'''

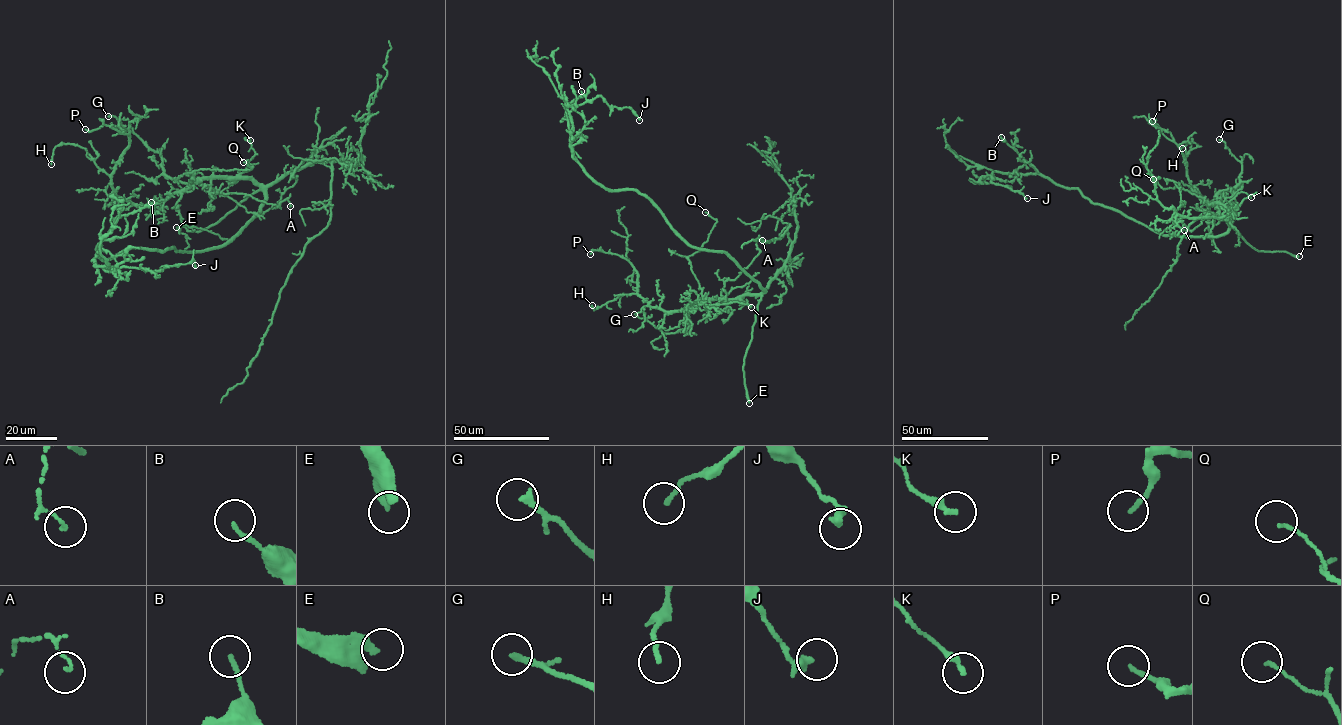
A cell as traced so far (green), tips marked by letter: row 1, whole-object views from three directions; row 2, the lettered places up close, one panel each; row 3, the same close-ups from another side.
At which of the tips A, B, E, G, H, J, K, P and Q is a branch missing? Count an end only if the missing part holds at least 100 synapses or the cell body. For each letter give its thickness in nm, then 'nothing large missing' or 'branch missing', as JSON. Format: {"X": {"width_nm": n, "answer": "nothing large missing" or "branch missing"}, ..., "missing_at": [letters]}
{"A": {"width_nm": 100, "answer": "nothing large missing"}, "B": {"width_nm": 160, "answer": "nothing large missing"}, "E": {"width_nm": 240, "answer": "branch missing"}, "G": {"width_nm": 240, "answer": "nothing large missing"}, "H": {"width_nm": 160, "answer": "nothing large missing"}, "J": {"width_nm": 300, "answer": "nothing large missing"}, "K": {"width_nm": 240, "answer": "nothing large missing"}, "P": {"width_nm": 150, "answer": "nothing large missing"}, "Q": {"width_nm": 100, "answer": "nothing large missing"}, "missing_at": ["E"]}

'''
'''

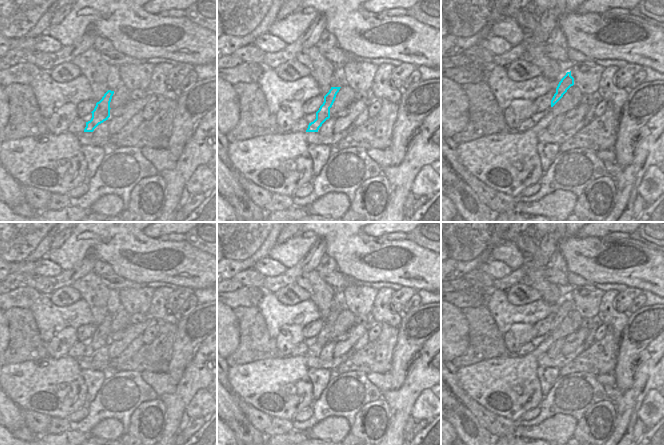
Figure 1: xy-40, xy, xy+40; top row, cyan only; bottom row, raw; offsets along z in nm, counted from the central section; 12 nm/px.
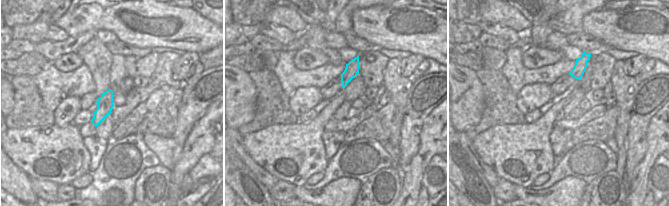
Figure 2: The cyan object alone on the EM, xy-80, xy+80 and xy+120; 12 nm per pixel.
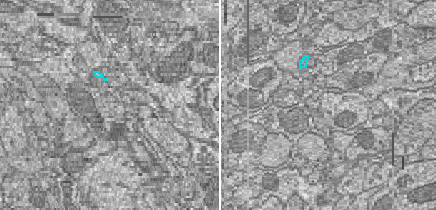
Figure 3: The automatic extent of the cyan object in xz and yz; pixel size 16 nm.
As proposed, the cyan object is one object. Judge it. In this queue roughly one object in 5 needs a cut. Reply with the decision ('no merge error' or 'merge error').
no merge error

'''
'''

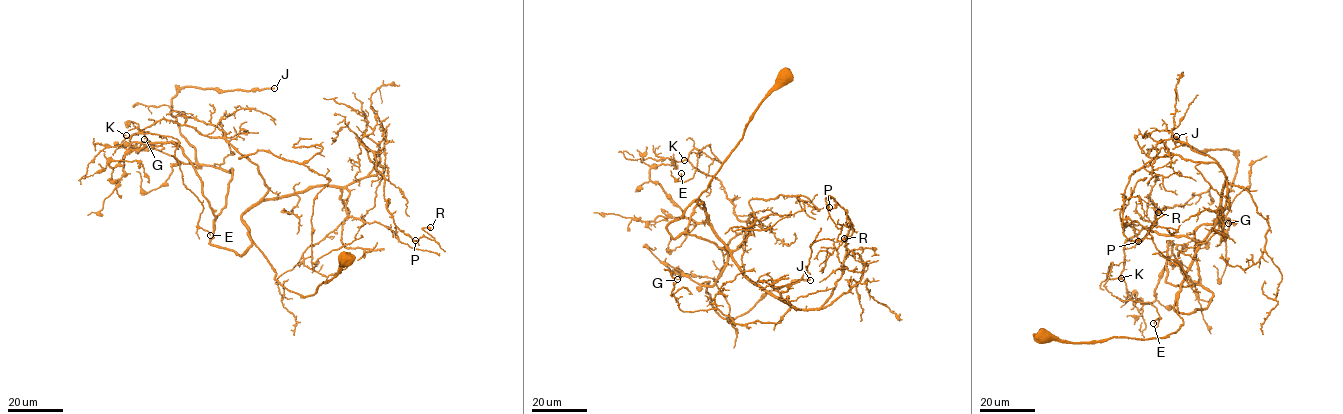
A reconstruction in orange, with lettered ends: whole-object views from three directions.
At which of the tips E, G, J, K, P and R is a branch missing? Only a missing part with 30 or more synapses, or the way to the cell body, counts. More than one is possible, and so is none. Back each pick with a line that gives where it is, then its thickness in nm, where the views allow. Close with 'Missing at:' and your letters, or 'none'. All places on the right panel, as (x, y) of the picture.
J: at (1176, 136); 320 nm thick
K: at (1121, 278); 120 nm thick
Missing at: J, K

'''

Work required — Within the records, filter for lines that contain the word "from" and show each one.

Answer section —
A cell as traced so far (green), tips marked by letter: row 1, whole-object views from three directions; row 2, the lettered places up close, one panel each; row 3, the same close-ups from another side.
Figure 1: xy-40, xy, xy+40; top row, cyan only; bottom row, raw; offsets along z in nm, counted from the central section; 12 nm/px.
A reconstruction in orange, with lettered ends: whole-object views from three directions.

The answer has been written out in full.